As an employee of Williamson’s Diamond Mine, in Mwadui, I was registered as a resident in Tanganyika Territory. Residency entitled me to an inexpensive elephant license. For thirty English pounds I was allowed to bag 300lbs of ivory or five elephants, whichever came first. Elephant tusks in those days sold on the ivory floors of Dar Es Salaam for eight shillings a pound. Getting a license would give me the excitement of hunting big game and a profit to boot, but I needed to get the gun first.

On a visit back to the mine at Mwadui I heard that an old-timer had died and his widow wanted to sell his elephant gun. I got the Watson for hundred English pounds. It was packed in axle grease. Cleaned up and assembled, I found it in perfect condition, the rifling looked as though it had never been fired. The breech was beautifully engraved. The stock was a might short for me, but other than that, just what I needed.

Stalking elephants, especially if you are looking for a big bull, can take all day. You make camp near a waterhole and the next morning before sun-up you check for tracks in the mud, made during the night.
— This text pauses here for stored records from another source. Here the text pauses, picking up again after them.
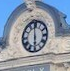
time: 5:59
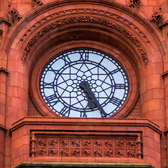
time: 5:24
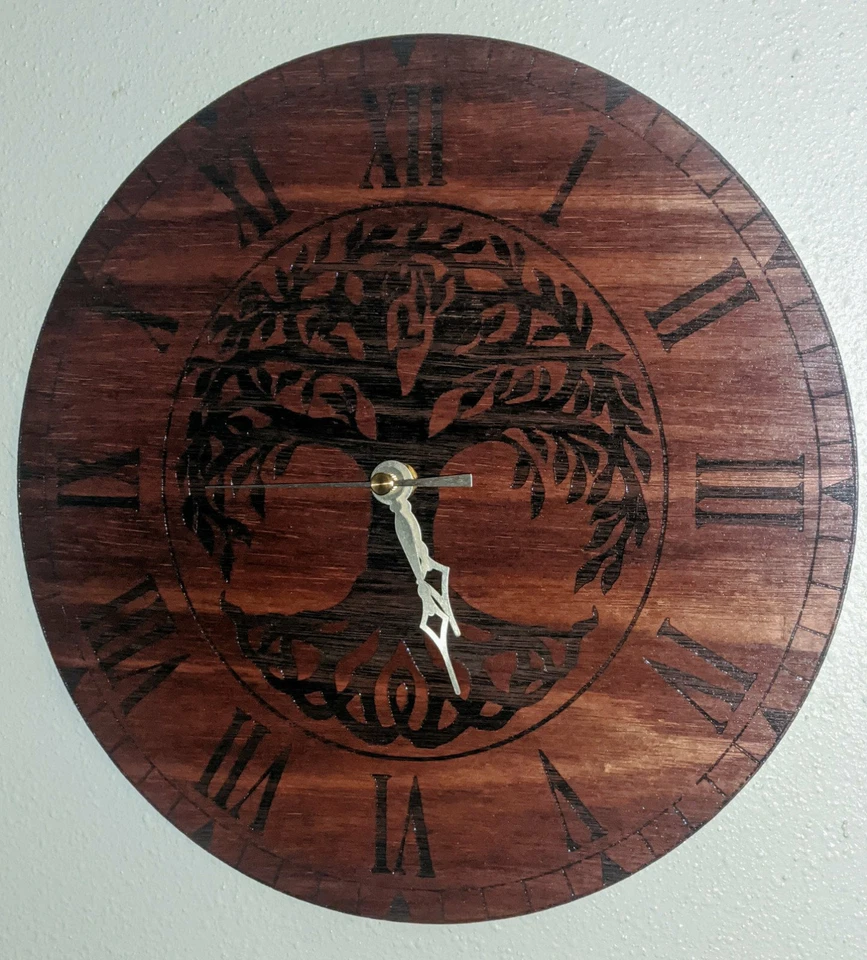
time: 5:26
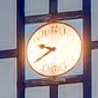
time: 9:40
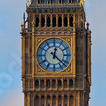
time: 12:22
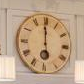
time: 11:59
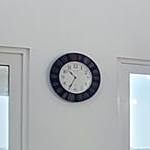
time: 10:34
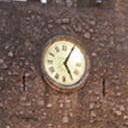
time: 5:05
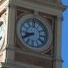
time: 8:40
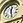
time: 12:28
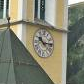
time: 10:14
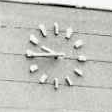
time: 9:44
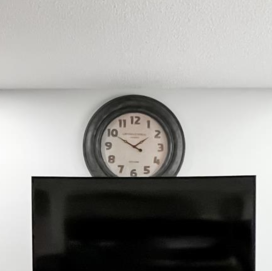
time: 1:50
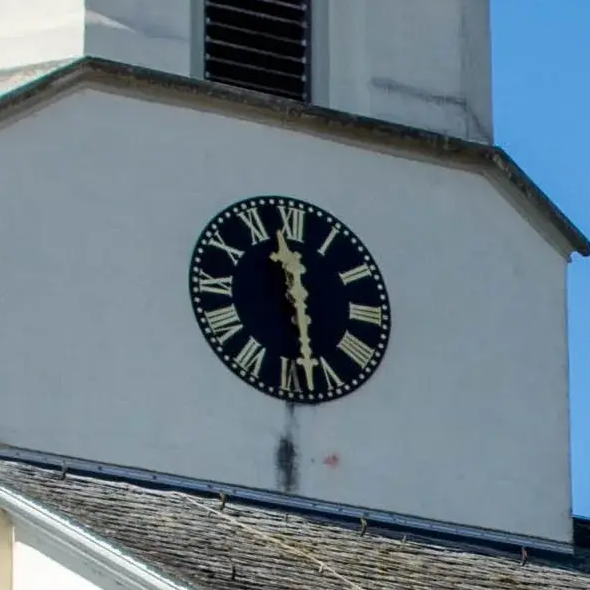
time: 11:28
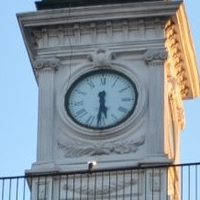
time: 5:31
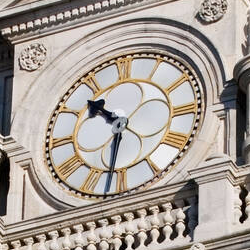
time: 10:31
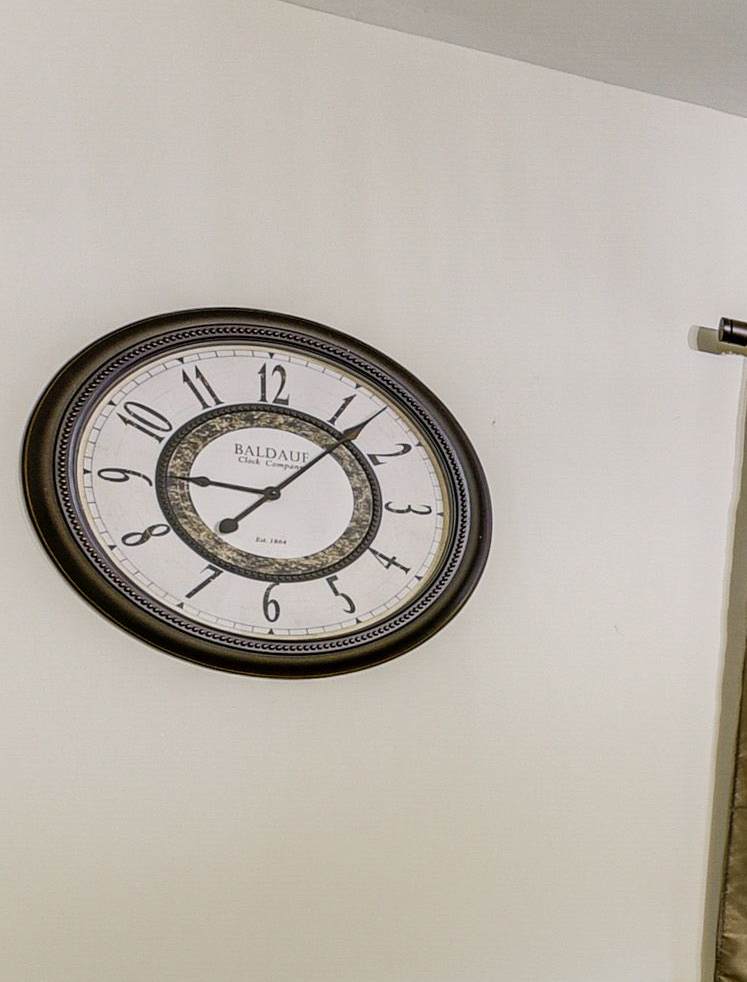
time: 9:07
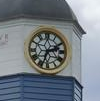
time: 2:33
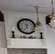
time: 11:35
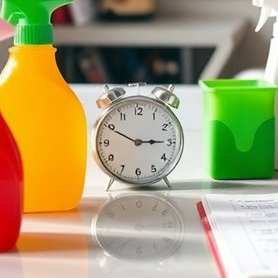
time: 2:49
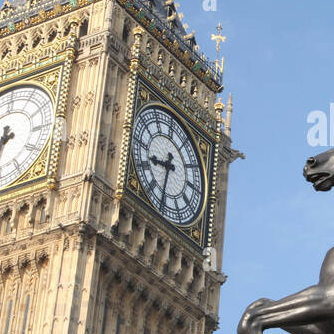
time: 8:32
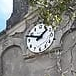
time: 1:47
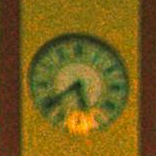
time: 5:38
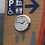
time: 1:47
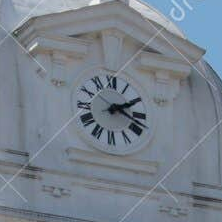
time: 2:18
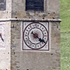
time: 4:20
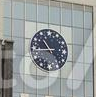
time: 10:45
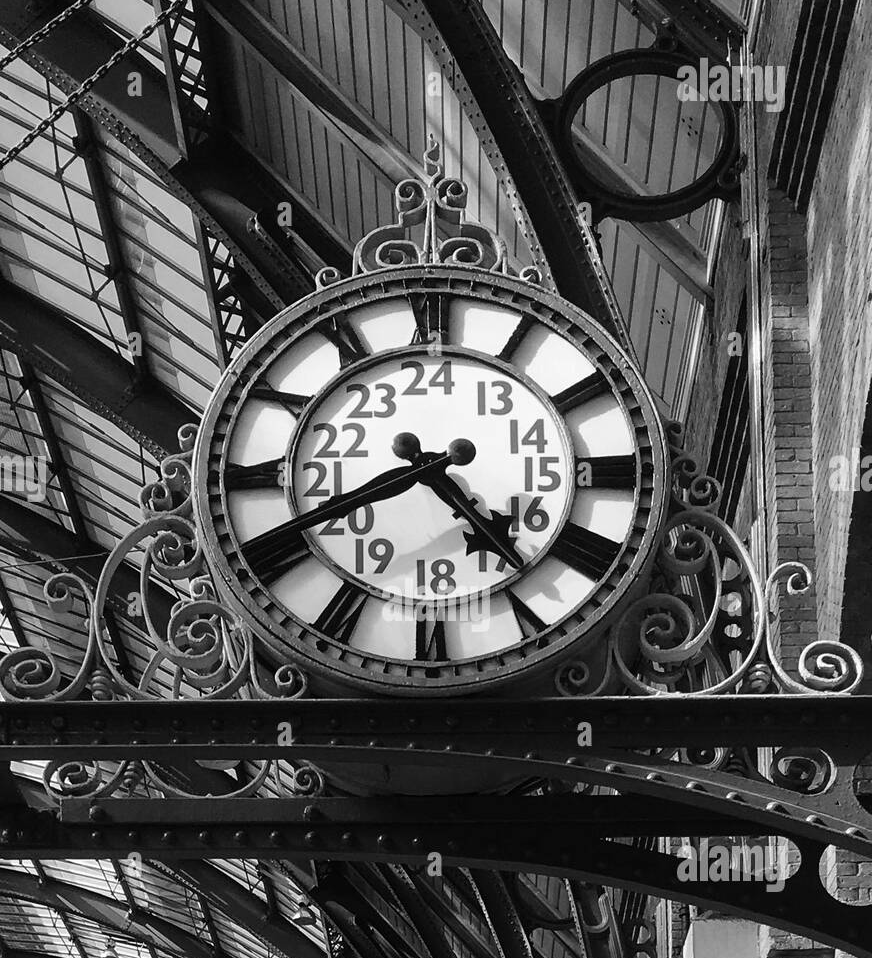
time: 4:40
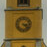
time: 3:22
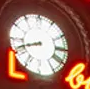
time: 8:41
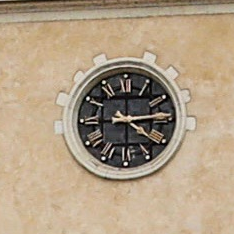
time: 4:14
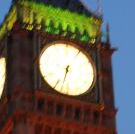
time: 6:32
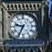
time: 9:34
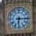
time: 6:15
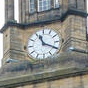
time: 11:19
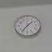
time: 1:36
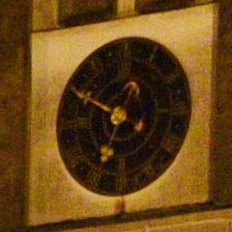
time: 6:49
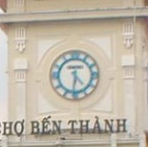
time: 4:31
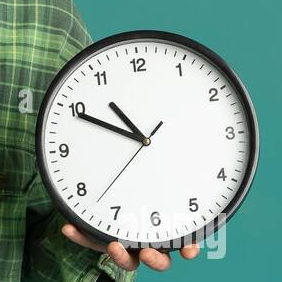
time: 10:49
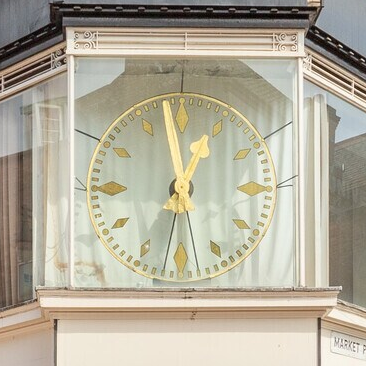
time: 12:58
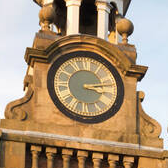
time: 3:13
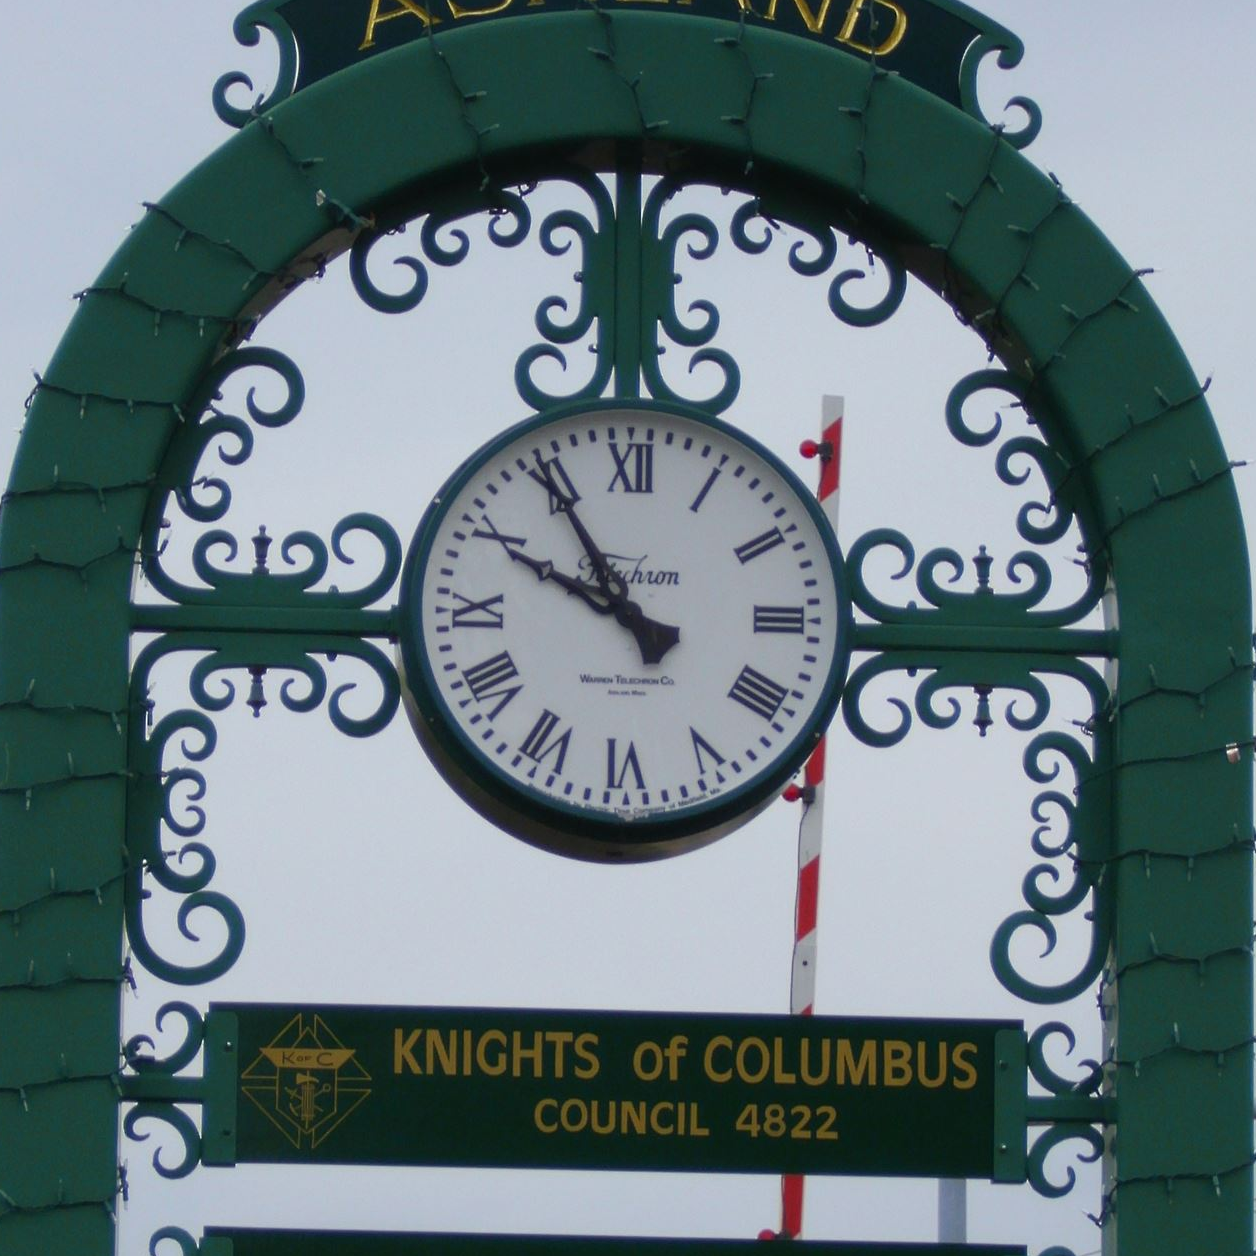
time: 9:54
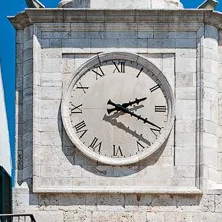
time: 2:19
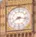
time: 8:16
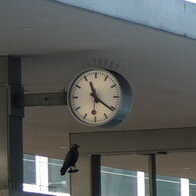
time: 11:21
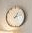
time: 1:12
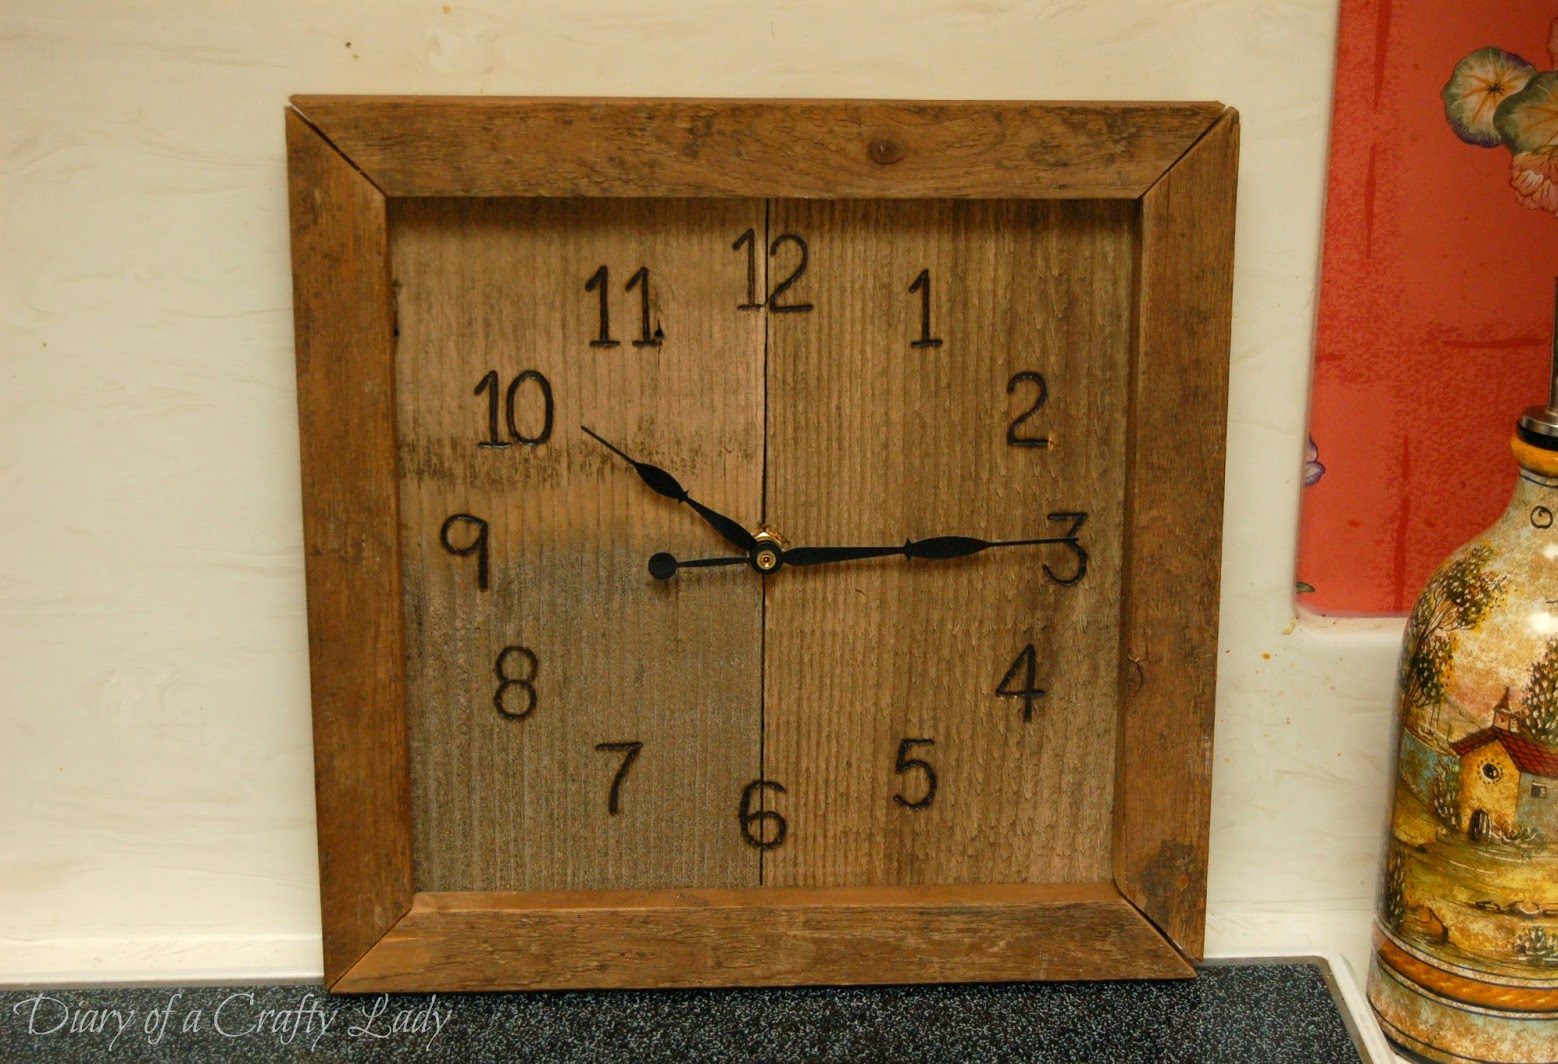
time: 10:14
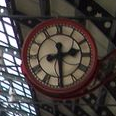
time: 2:29
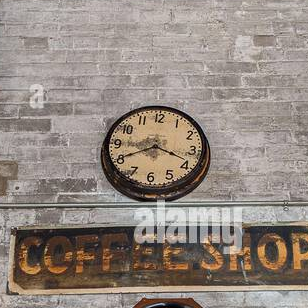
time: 3:40
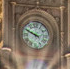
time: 9:49
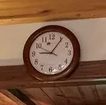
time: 9:05
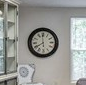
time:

A big bull will leave a rear-foot print that is more than two feet in diameter. Easy to see in the mud, but their soft pads are almost invisible on the hard-pack. On top of that, there is so much movement of the herds in any given area, following the tracks of a lone bull who is eight or nine hours ahead of you, while going through heavy thickets which have been crossed and re-crossed by dozens of other elephants during the day, is impossible without a skilled native tracker. Hard bargaining for more than double the shillings I originally wanted to give him, secured the services of an old Swahili tracker who had been stalking elephants all his life.

Old as he was, with naked legs no thicker than broomsticks, I found it hard to keep up with him. He was a Moslem and wore a dirty white dottie and a greasy fez that might also have been white at one time. . It was astonishing how clued up he was. He never once had to back-track, following a spoor that was mostly invisible to me. Now and then he would show me where the bull brushed a tree trunk, stopped to feed, or lay down for a mid-morning nap. The marks on the tree gave some indication of height, more than nine feet at the shoulder. The tusk grooves in the dirt when he lay down some idea of the size of ivory he was packing. The huge piles of dung he left behind gave us a reasonable measurement of how quickly we were closing the distance on him. Elephants are mainly browsers and eat young bark. They can strip a finger-thick switch as long as your arm, clean as a wick. The extreme tip of the trunk is prehencile. It has the grip of a strong hand. They eat up to four hundred pounds a day. If the dung beetles had already come and rolled balls of two inch in diameter, it meant that we were still two or more hours behind. Warm dung told us that he was nearby. Gases rumbling in his massive belly, sounded much like a tennisball bouncing around inside an empty fifty gallon drum.

I shot the bull in late afternoon on the edge of the escarpment that forms the Great Rift Valley. The mopane forest was so thick I could only see the top of his massive head fifty feet away. He saw me in the same moment that I saw him. His huge ears flared wide and his trunk searched the air for my scent. I was so excited I do not remember pulling the trigger. It was a clean brain shot. He dropped where he stood. When I came up to the massive body, a rush of atavism swept over me. I jumped up on the carcass and danced and hollered like a caveman. It took two hours to hack out the tusks. He carried 80lbs. each side. An old man, near the end of his lfe. I will never forget him, nor him me, I guess.

I shot three more elephants before leaving Tanganyika and sold just under 300 lbs. of ivory at the floor price. I sold the Watson to a friend for the same price I paid.

Fifty years later, when I told my children the elephant story, My eldest son got on the internet and pulled up a site that sells collectors guns. Right there on the screen was an exact duplicate of my old Watson. The price.. $29,000.00!!

Addendum:
Our collective consciousness has changed much over the past half century. And so has mine. I did my big game hunting at the tail end of the colonial era when Britain still ruled East Africa. People enjoyed different values about big game hunting in those days. Hemmingway's stories about hunting in Africa sold big time. Since the 1960's children have been trained to think more conservatively about Mother Nature and our responsibilities to Her. I was schooled in the 40's and 50's. in a consciousness about hunting that goes all the way back to Paleolithic times. Today I caution my children not to step on ants. Things have indeed changed.